あの時、私はただ、一刻も早く大金が必要だっただけだった。
「行ってきます」
いつも通り、私は誰もいなくなった家の中に向けてそう言い残し、扉をくぐる。やはり「行ってらっしゃい」の言葉はない。
昨日まで満開だった庭の桜の花びらも、風に散らされ緑が目立つ。
時の進みを感じ、チクリと痛む胸の痛みが、あの日の記憶を想起した。
……母が倒れた。小雪の降る寒々しいある日の事、私はその知らせを、バイトへ向かうバスの中で聞いた。母はある病気になったらしい。それは最も有名で、最もなりたくない最悪の病。
「治療には三百万も必要だって……」
電話越しで、母は涙ながらにそう言った。
私は、そんな母の声を聞きたくなくて、とっさに「安心して、そのくらい私がなんとかするから!」と言ってしまった。当然ながら、私にそんな額の貯金はない。
でも、あてはあった……数日前に見かけた、ラノベコンクールの賞金三百万円。そんな、不可能としか思えない、針の穴程の希望に私は賭けるしかなかった。
それからはもう地獄だった。一から小説について学び、過去の大賞作品を読み漁った。並行してバイトも行い、少しでもお金を作ろうとした。体調を崩したって辞めることはできない。当然だ……ただの素人がプロ相手に張り合おうとしてるんだ、こんなことで休んでいる暇なんてない!

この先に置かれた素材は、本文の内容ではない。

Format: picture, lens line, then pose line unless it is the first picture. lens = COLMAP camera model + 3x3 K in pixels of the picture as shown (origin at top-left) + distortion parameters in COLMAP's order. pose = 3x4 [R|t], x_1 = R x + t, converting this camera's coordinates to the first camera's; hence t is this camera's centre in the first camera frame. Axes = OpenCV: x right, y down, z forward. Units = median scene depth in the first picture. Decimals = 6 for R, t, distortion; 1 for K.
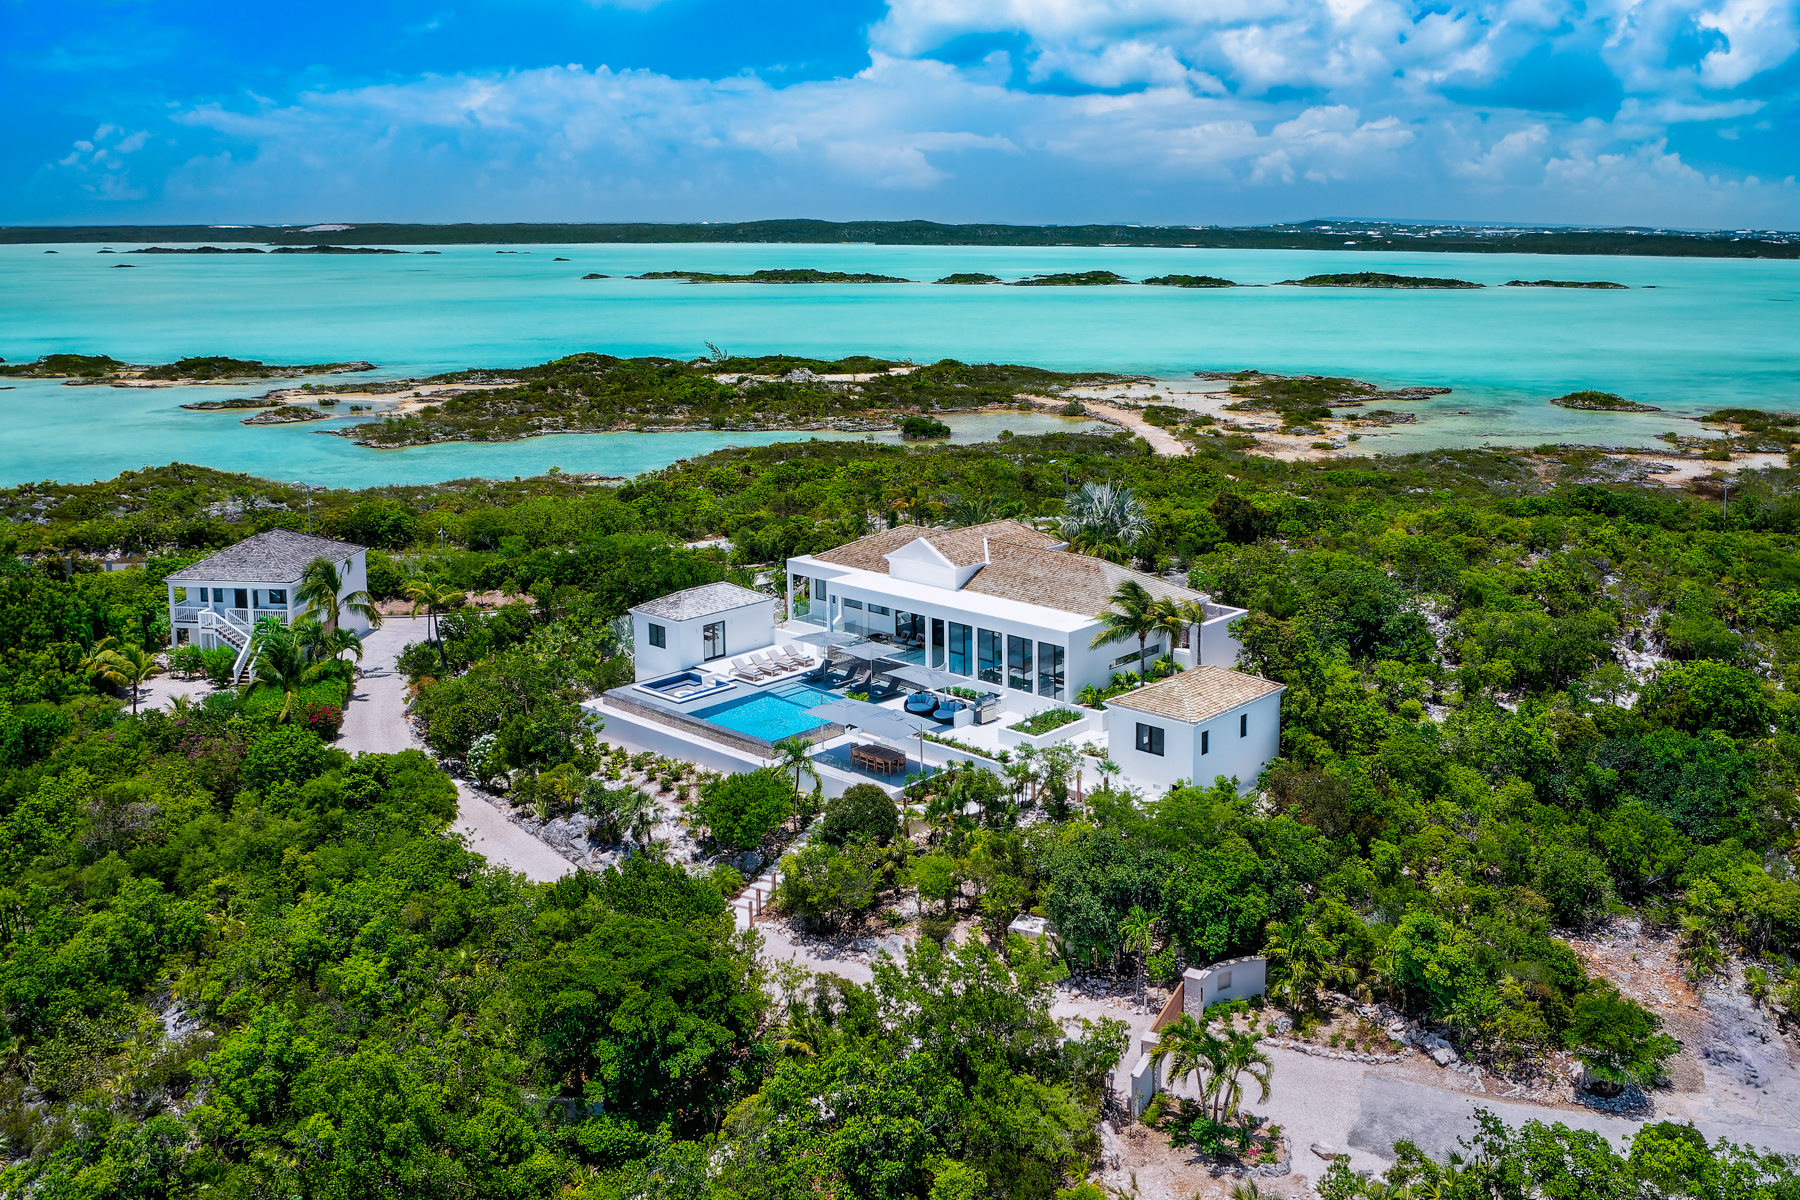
lens RADIAL K [[1552.4, 0, 900.0], [0, 1552.4, 600.0], [0, 0, 1]] dist [-0.061707, -0.010785]
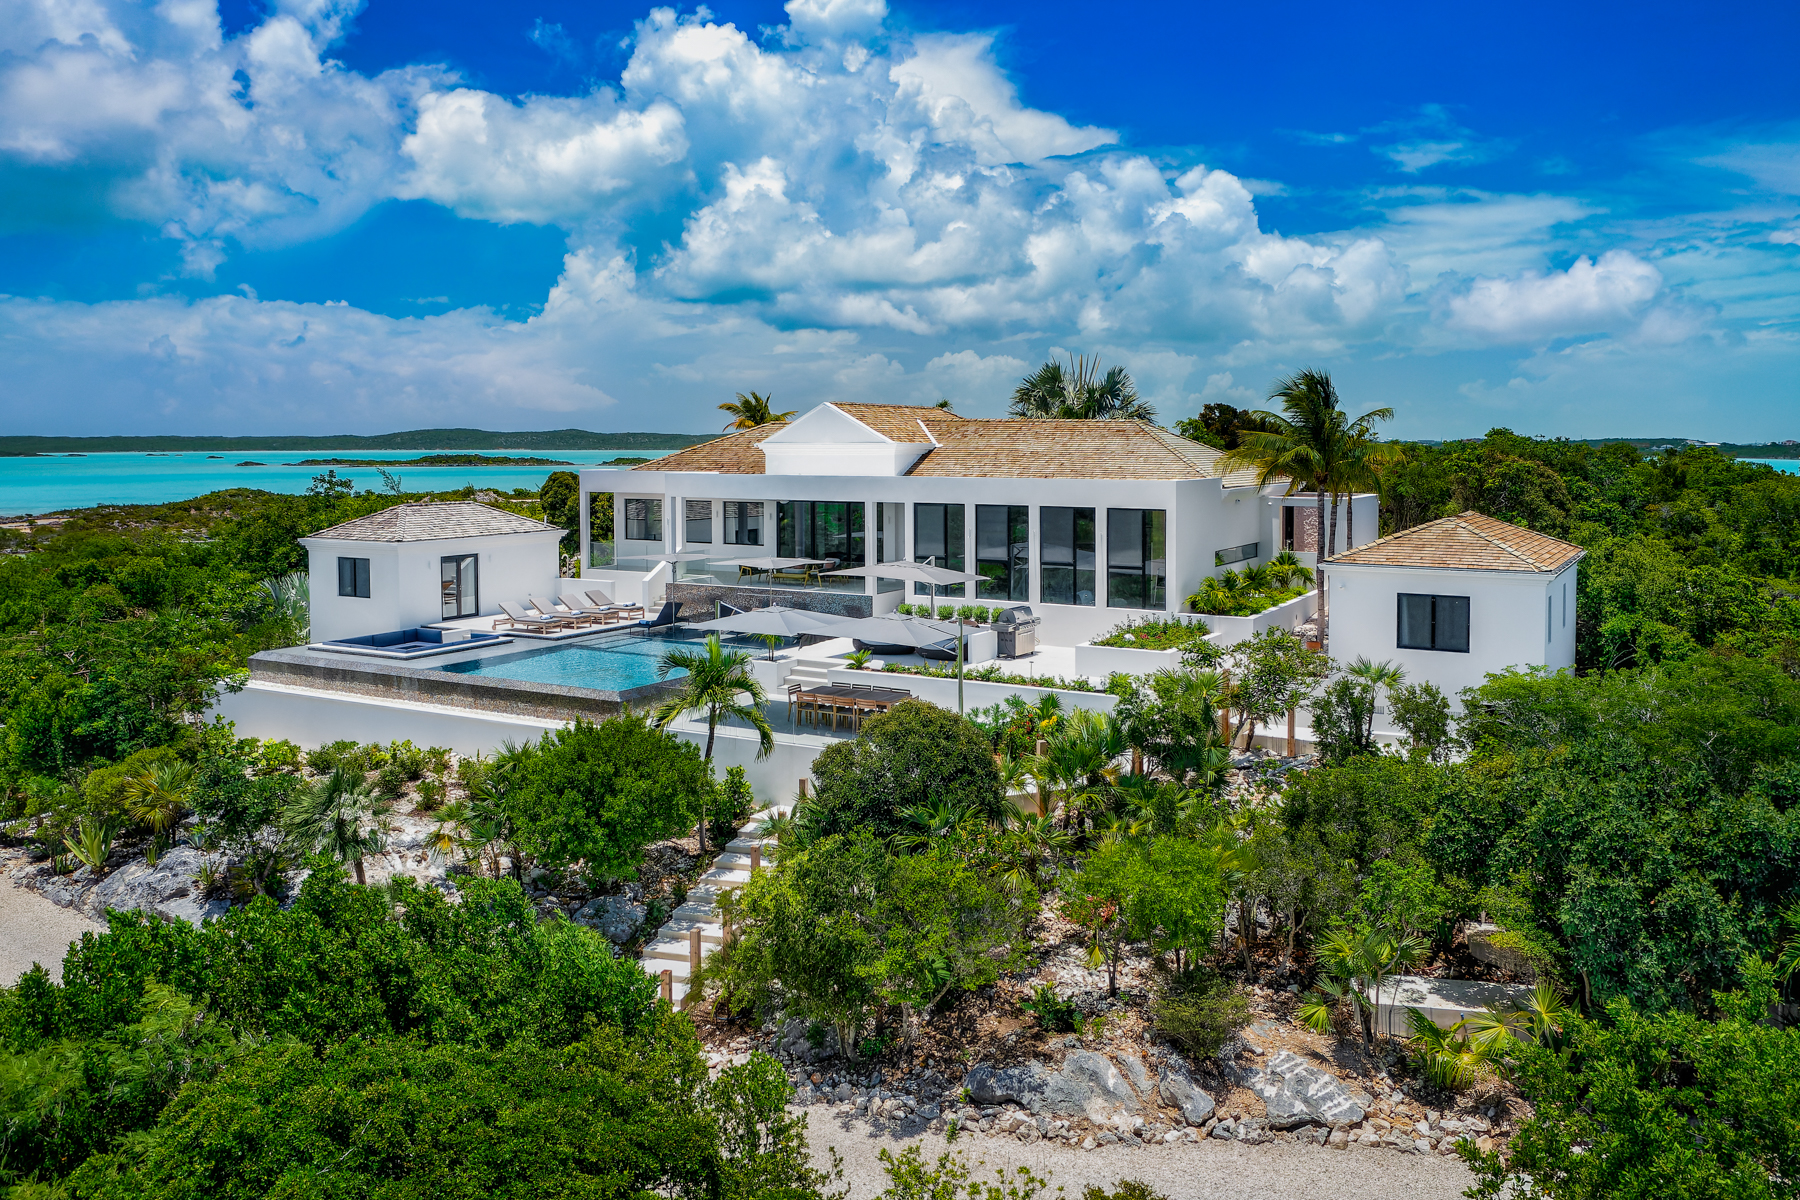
lens RADIAL K [[1476.2, 0, 900.0], [0, 1476.2, 600.0], [0, 0, 1]] dist [-0.013682, -0.039487]
pose [[0.976827, -0.018823, 0.213200, -0.081658], [0.045214, 0.991793, -0.119596, 0.105146], [-0.209199, 0.126464, 0.969661, 0.458443]]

動け!動け!と自分を鼓舞し、日々弱々しくなっていく母のためにも努力を続けた。
でも、全てが終わってから思ったんだ……私の選択は間違っていたって。
お金がなくたって、母のそばにいれば良かった。三百万は手に入った。でも、三百万が手に入ったって、今更こんなものに意味はないってのに。
もっと一緒に、あと、ほんの少しでも、話したっかた。